On May 25, Wesleyan University will hold its 182nd commencement. Among the graduating seniors will be an advocate for the destigmatization of mental health disorders. Neuroscience major Taylor Goodstein’s senior thesis tackles the challenge of “the broken brain.” Goodstein interviewed dozens of people with neurological illnesses—from brain trauma, multiple sclerosis, and Alzheimer’s to anxiety, eating disorders, and bipolar disorder. By pairing each person’s narrative with the latest neuroscientific research, she aims to “clarify the daily struggles of living with a broken brain in the hopes that doing so will illuminate and rectify some of the stigma that is associated with neurological disease.”

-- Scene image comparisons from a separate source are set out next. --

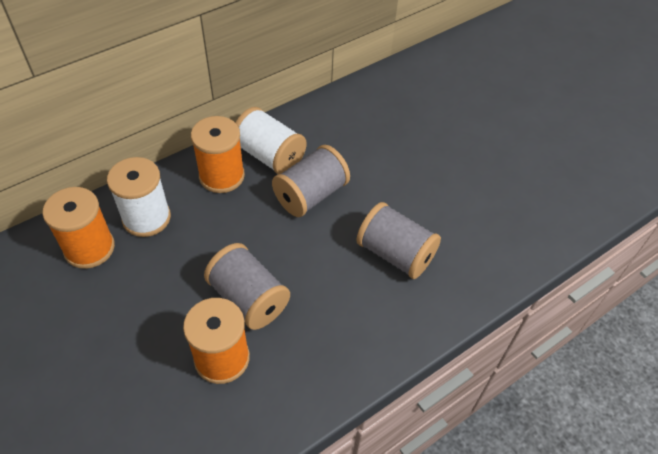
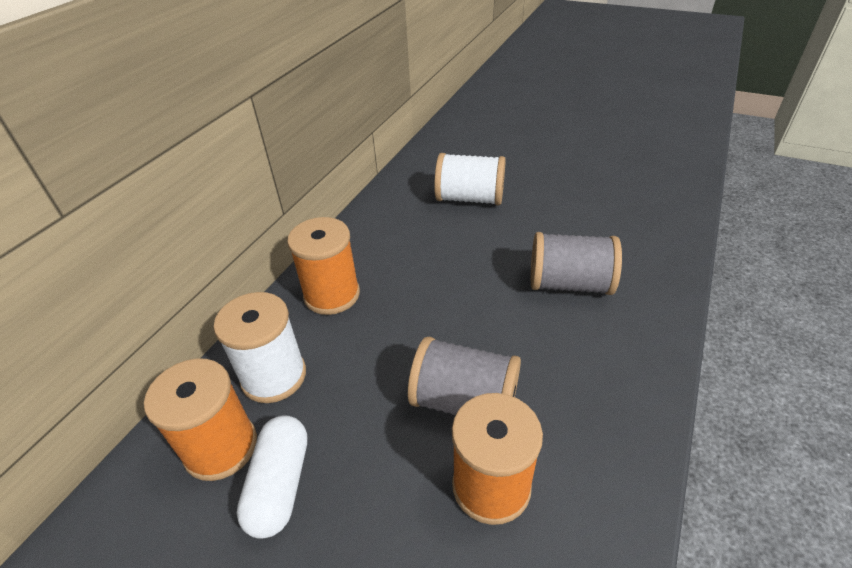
camera: 25 degrees left, 10 degrees down
(107, 289) = (280, 484): none -> white capsule
(269, 156) = (369, 255): white spool -> white spool (469, 198)
(310, 195) = (441, 271): grey spool -> none

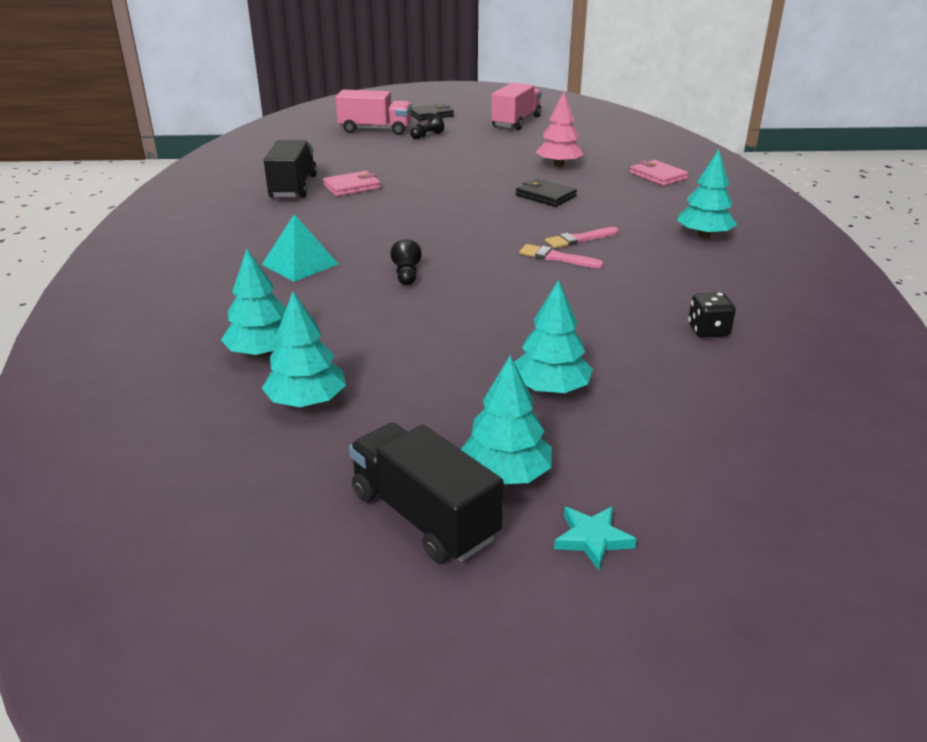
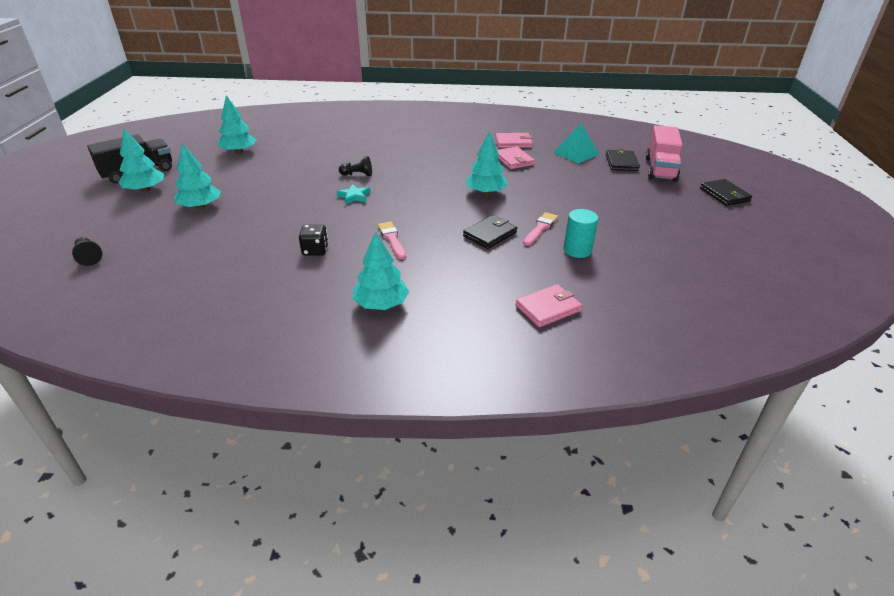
camera: 95 degrees right, 5 degrees up
(263, 352) = (289, 142): turquoise tree -> turquoise tree (485, 192)
(293, 187) = (513, 142): black truck -> pink wallet
(300, 264) = (385, 147): turquoise pyramid -> turquoise pyramid (576, 153)
(359, 142) = (621, 162): none -> black wallet
(427, 136) = (651, 190): black pawn -> black pawn (89, 257)
(516, 122) = (723, 240): pink truck -> none
(556, 257) = (362, 226): pink brush -> pink brush (540, 228)
(558, 165) = (577, 250): pink tree -> turquoise cylinder
(592, 539) = (86, 204): turquoise star -> turquoise star (354, 196)
(708, 330) = (220, 269): black dice -> black dice (315, 250)

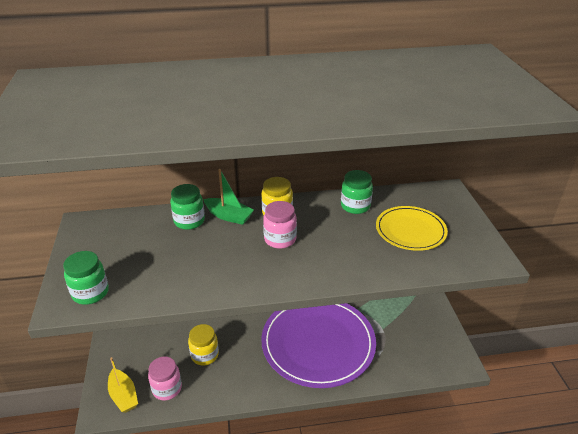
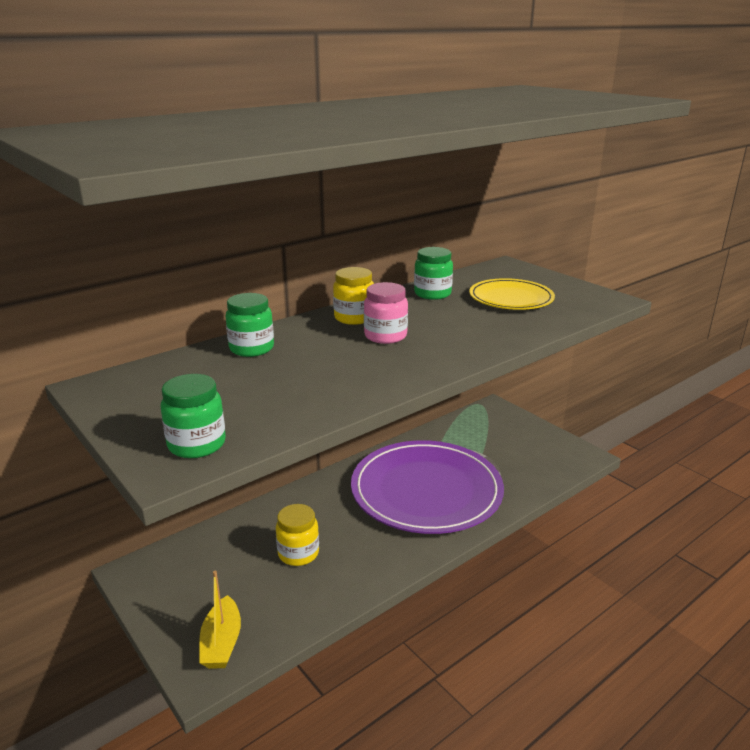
camera: 30 degrees left, 10 degrees down
(123, 396) = (222, 642): yellow boat -> yellow boat turned 60 degrees clockwise
(167, 388) = (279, 608): pink jar -> none
(229, 216) = (298, 333): green boat -> none

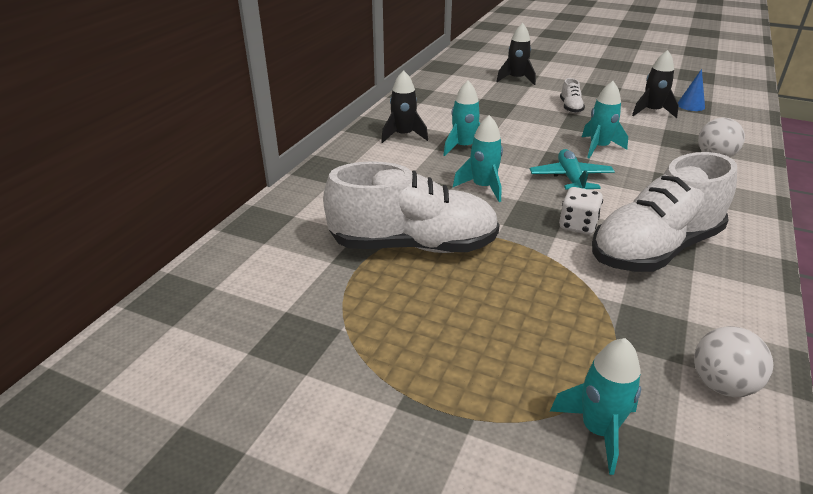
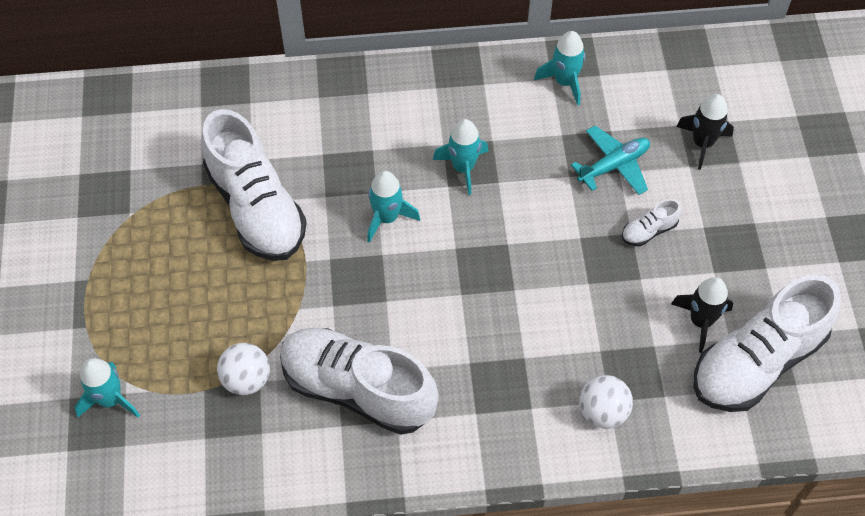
camera: 60 degrees right, 25 degrees up
(403, 135) = (454, 104): black rocket -> none
(571, 179) = (454, 286): turquoise plane -> turquoise plane (613, 165)
(578, 225) = (363, 318): white dice -> none
(599, 148) = (549, 291): turquoise rocket -> turquoise rocket (564, 82)
(690, 105) = (757, 361): blue cone -> white shoe
(721, 385) = (193, 467): white ball -> white ball (246, 379)

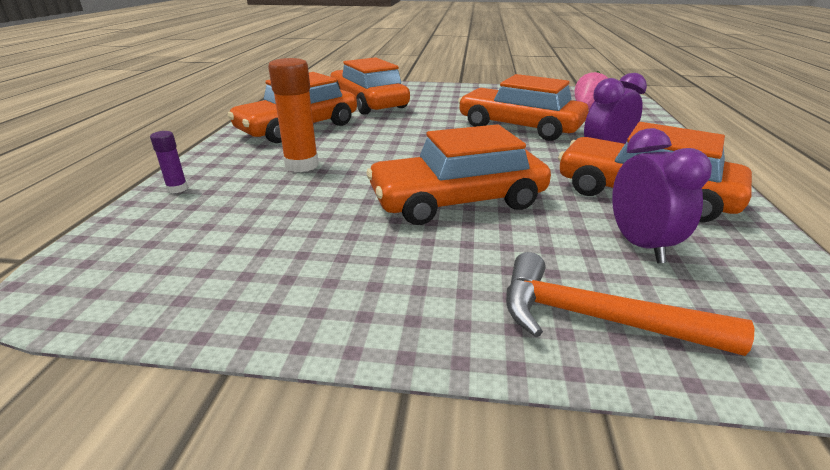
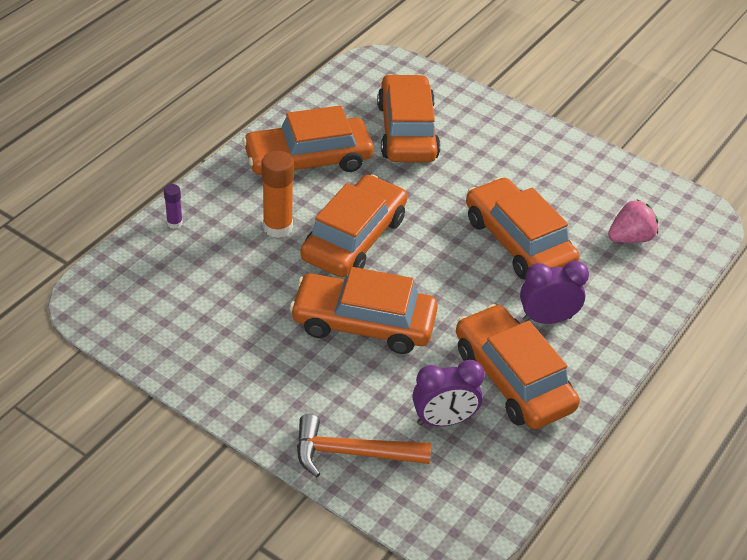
camera: 25 degrees right, 15 degrees up
(385, 154) = (354, 238): none -> orange car
(596, 318) = (352, 453): orange hammer -> orange hammer turned 45 degrees counterclockwise
(640, 245) = (444, 420): purple clock -> purple clock turned 60 degrees clockwise

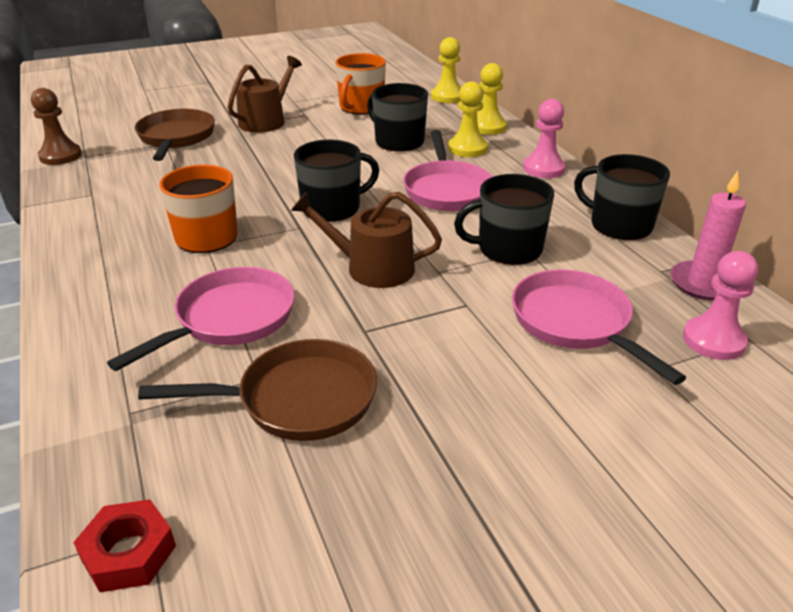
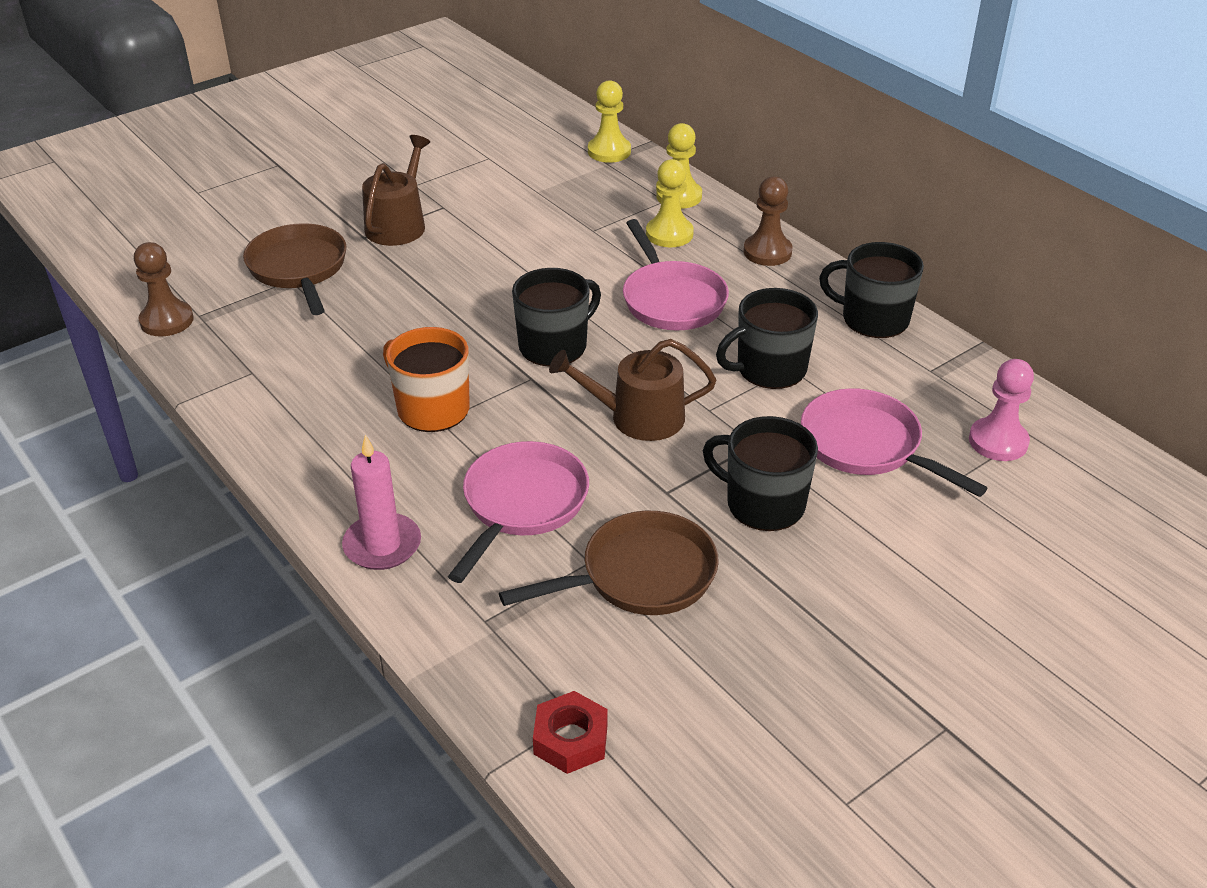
camera: 15 degrees left, 5 degrees up
(361, 107) = (508, 184): orange mug -> none
(398, 141) = (582, 235): black mug -> black mug (763, 504)
(543, 169) = (767, 252): pink pawn -> brown pawn
(703, 284) = (974, 379): pink candle -> pink candle (382, 545)

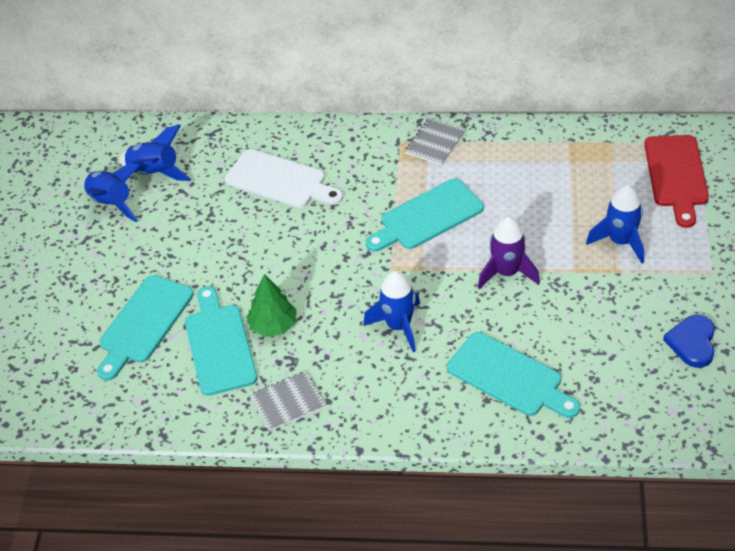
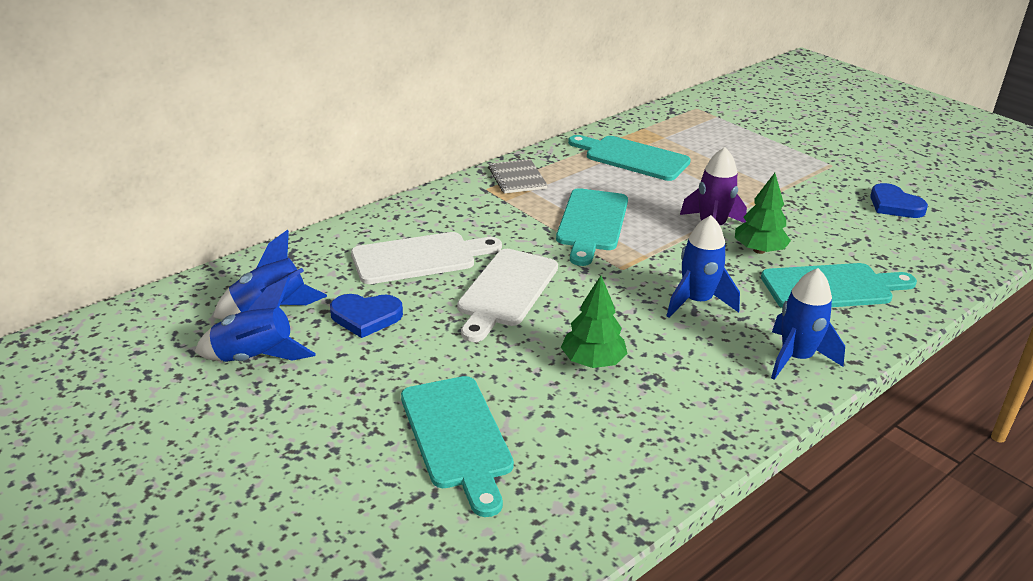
camera: 50 degrees left, 15 degrees down
(196, 209) = (366, 317): none -> blue heart
(219, 345) = (568, 407): turquoise cutting board -> turquoise cutting board (632, 158)
(287, 402) = (707, 411): grey notebook -> none
(295, 240) = (506, 291): none -> white cutting board
(508, 314) = (759, 250): none -> green tree
(620, 241) = (750, 175): blue rocket -> blue rocket (796, 358)
(676, 175) = (716, 127): red cutting board -> none

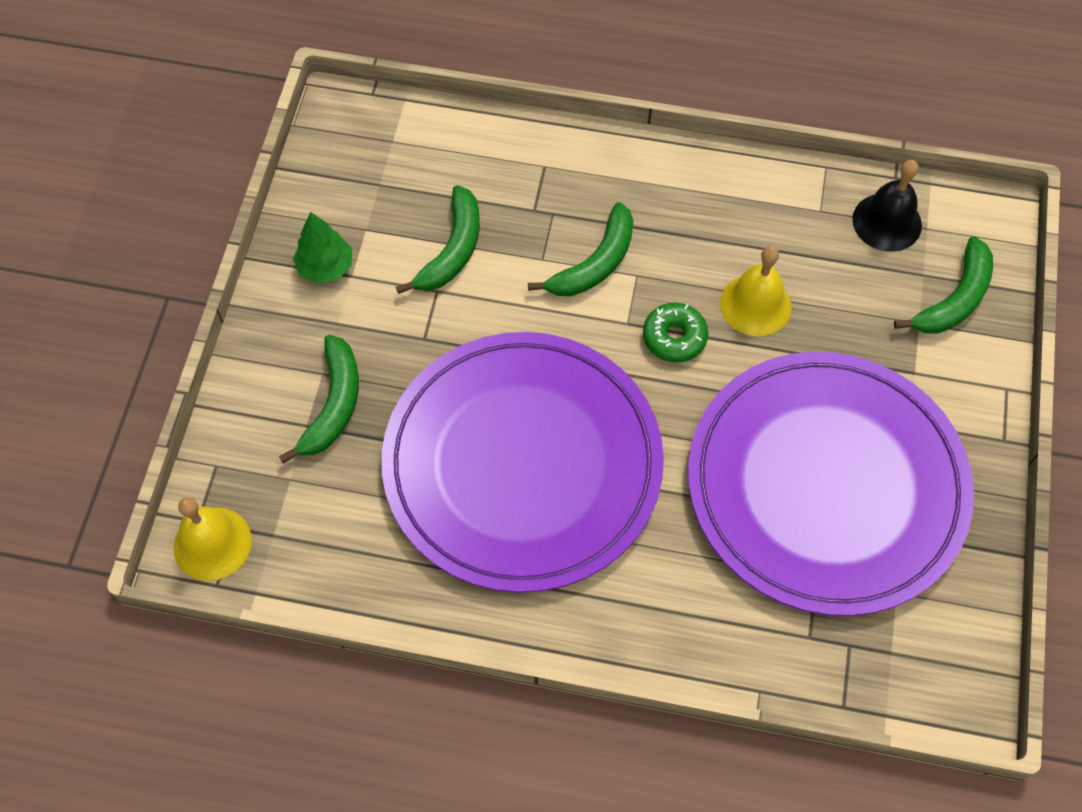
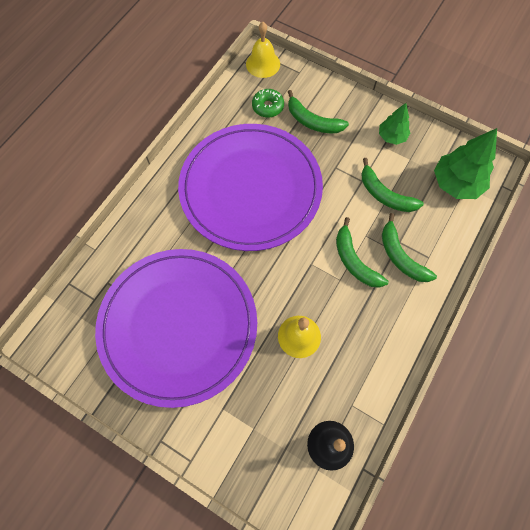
camera: 110 degrees right, 5 degrees up
(391, 155) = (456, 183): none -> green tree
(674, 337) = (294, 284): green donut -> green donut (268, 106)
(954, 299) = (261, 461): green banana -> green banana (400, 256)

The idea for the project arose when Goodstein perceived “a disconnect between [her]knowledge of neuroscience and the people who neuroscience seeks to understand.” From a scientific perspective, the brain is basically “a collection of wires and molecules”—utterly depersonalized. Yet it’s the brain that generates all our human emotions and makes us who we are. In her project, Goodstein aspired to reconnect these two disparate views of the mind. Since she loves to write, she decided to integrate the written word into her own pursuit of neuroscience. By and large, scientific writing is some of the driest in existence, so having a true wordsmith conducting research is a real asset to the field.
Goodstein was surprised how eager participants were to answer even the toughest questions about “what it was like to have their brains.” In fact, she concluded that living with a “broken brain” gives people a burning desire to share their stories—perhaps because so few others are willing to listen.
Wrapping Our Heads Around The Head
Goodstein did listen, and in doing so she discovered what she admitted was a “seemingly obvious truth:” a broken brain gets stigmatized and ignored in ways a broken ankle never would. Yes, she’s far from the first to make this comparison, but she takes it one step further and questions why exactly this double standard persists. She suggests that the human brain often fails to comprehend its own weakness because it is so fundamental to the way we function in the world. People are simply too uncomfortable with the idea that a brain could be as fragile as any other body part.
Of course, within the wide variety of disorders Goodstein studied, the stigma varies as well. I don’t doubt that people with brain trauma or MS get unfairly marginalized and discounted by society, but nobody tells them to just “grow up and get over it,” the way many people write off anorexia or anxiety. There’s a distinct divide between what gets put in the “neurological” versus the “mental health” bin, and the language matters. The former kinds of disorders are perceived more like physical failings of the brain, while the latter carry connotations of emotional or even a moral weakness. It would be fascinating to read Goodstein’s thesis to see if she raises this distinction—and, of course, to read what her subjects have to share about their struggles. In fact, her project sounds like something everyone would benefit from reading. We wish her the best of luck in her career, and hey, maybe we could recruit her for a story or two.